Related Work & Insights¶
- vs. SpatialRGPT: SpatialRGPT addresses only L1–L2 quantitative tasks and uses relative depth. HiSpatial covers all four levels and uses metric-scale point clouds, improving quantitative accuracy from 56.22% to 79.28%.
- vs. MM-Spatial: Both use RGB-D input and a 3B model, but HiSpatial's hierarchical data is more comprehensive (2B QA pairs), improving quantitative average from 68.70% to 79.28%.
- vs. RoboRefer: RoboRefer focuses on spatial referencing in embodied settings and lacks systematic hierarchical design. HiSpatial also achieves superior performance on RoboSpatial (86.18% vs. 84.55%).
Rating¶
- Novelty: ⭐⭐⭐⭐ The four-level hierarchy is conceptually intuitive but rigorously executed; the inter-level dependency analysis constitutes a genuine novel contribution.

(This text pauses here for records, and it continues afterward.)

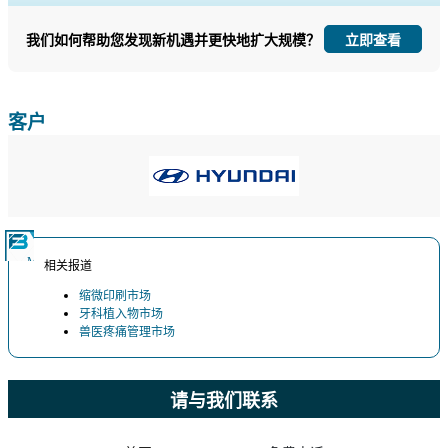
以及最终用户洞察。
我们如何帮助您发现新机遇并更快地扩大规模？
立即查看
立即定制
客户
相关报道
缩微印刷市场
牙科植入物市场
兽医疼痛管理市场
请与我们联系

- Experimental Thoroughness: ⭐⭐⭐⭐⭐ Seven external benchmarks, an in-house benchmark, detailed ablations, and general capability evaluations—exceptionally comprehensive.
- Writing Quality: ⭐⭐⭐⭐ Clear structure, information-rich figures and tables, and detailed pipeline descriptions.
- Value: ⭐⭐⭐⭐⭐ The data pipeline and hierarchical framework offer high reference value to the community; the 3B model surpassing GPT-5 serves as a compelling demonstration.